Па наклонилась к нему, прикусив губу. Мысли расплывались как незрячие рыбы, тыкались в поисках слов, способных придать им форму. Джозеф ждал.
По условиям ктубы их брак состоял из семи человек — Па, Джозеф, Надя, Бертольд, Лаура, Эванс и Оксана. Все они сохраняли свои фамилии и составляли постоянную часть экипажа «Коннота». Остальные, служившие под её началом, приходили и уходили, уважая её как капитана, чьи приказы справедливы, не выказывающего явного предпочтения своим супругам. Но понимание, что ядро экипажа составляет её семья, всегда оставалось неизменным и непоколебимым. Идея отделения экипажа от семьи была выдумкой обитателей внутренних планет, одним из бессмысленных предрассудков, заставлявших марсиан и землян относиться к жизни на корабле как к чему-то, оторванному от реальности.
Стоило закрыться люку — и правила жизни для них менялись, даже если сами они этого не сознавали. А для астеров разницы не существовало. Па слышала, это называлось «принципом единого корабля». Всё сущее — единый огромный корабль, состоящий из бесчисленного множества частей, как тело из клеток. Такими частичками были и «Коннот», и прочие разношёрстные корабли, состоявшие под её началом — «Панчин», «Солано», «Аэндорская волшебница», «Серрио Маль» и ещё десяток. Флот Па входил в Вольный флот — громадный живой организм, чьи клетки обменивались между собой информацией при помощи узкополосной связи и радио, поглощающий еду и горючее, неспешно исполняя своё предназначение в скопище планет, как огромная рыба в необъятном небесном море.
Согласно некоторым интерпретациям, даже земные и марсианские корабли являлись частями общего единого организма, но слыша об этом, Па всегда вспоминала о раке и прочих аутоиммунных сбоях, и такая метафора для неё не работала.
Однако сейчас она почему-то об этом вспомнила.
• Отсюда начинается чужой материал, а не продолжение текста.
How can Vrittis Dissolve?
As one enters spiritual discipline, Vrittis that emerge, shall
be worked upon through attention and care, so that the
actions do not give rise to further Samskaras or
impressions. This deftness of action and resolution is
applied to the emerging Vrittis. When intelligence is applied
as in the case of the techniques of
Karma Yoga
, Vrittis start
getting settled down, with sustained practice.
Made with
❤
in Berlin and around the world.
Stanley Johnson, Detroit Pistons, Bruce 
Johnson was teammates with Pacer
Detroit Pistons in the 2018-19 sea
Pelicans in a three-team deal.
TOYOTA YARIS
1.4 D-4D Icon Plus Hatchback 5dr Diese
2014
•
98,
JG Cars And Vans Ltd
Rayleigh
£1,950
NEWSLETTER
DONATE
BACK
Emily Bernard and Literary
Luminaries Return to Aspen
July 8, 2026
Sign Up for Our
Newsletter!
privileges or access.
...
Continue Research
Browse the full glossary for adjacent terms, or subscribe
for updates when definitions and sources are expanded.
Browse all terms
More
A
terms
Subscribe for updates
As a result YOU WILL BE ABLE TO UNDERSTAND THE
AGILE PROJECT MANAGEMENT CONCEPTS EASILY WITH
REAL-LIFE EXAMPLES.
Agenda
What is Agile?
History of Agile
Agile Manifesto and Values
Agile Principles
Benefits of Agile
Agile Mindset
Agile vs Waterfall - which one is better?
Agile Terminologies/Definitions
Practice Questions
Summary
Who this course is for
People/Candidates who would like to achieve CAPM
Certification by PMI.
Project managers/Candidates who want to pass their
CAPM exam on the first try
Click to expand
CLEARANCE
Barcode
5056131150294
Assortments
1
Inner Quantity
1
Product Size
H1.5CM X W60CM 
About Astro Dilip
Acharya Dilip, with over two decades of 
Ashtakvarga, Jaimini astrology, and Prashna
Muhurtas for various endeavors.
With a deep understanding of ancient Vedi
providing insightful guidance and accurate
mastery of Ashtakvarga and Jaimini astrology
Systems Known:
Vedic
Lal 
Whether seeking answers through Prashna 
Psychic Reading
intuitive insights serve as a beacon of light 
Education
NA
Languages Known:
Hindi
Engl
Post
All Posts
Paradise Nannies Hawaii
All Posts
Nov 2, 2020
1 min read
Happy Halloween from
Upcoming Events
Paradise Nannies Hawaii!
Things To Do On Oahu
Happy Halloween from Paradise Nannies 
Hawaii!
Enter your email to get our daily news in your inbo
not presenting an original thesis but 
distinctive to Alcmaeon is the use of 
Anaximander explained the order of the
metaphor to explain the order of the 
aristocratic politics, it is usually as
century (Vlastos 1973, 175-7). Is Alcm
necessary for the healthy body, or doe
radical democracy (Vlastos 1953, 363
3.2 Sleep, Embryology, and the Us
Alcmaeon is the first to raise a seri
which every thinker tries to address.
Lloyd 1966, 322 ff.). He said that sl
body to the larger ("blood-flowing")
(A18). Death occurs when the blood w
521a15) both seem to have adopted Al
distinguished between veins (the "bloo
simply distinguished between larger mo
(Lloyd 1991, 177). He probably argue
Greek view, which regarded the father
— У нас нет координации, — заговорила она, тщательно выверяя каждое слово. — Когда отталкиваешься ногой, ты и рукой себе помогаешь. Единым движением. У нас выходит не так. Инарос — войско. Санджрани — деньги. Розенфельд — добыча и производство. Всё это мы. Пока ещё не единое целое.
— Мы же тут новички, — сказал Джозеф.
Он пытался ей возразить, успокоить. Поддержка с его стороны помогала Па собраться с мыслями.
— Возможно, — согласилась она. — Но трудно сказать наверняка. А может, мы просто марионетки, и ниточки ведут к «Пелле». Он меняет решения, мы скачем.
Джозеф расправил плечи, тёплые глаза сузились.
— Он делает своё дело. Корабли, горючее, боеприпасы, движки. Свобода. Он выполняет свой долг, как обещал.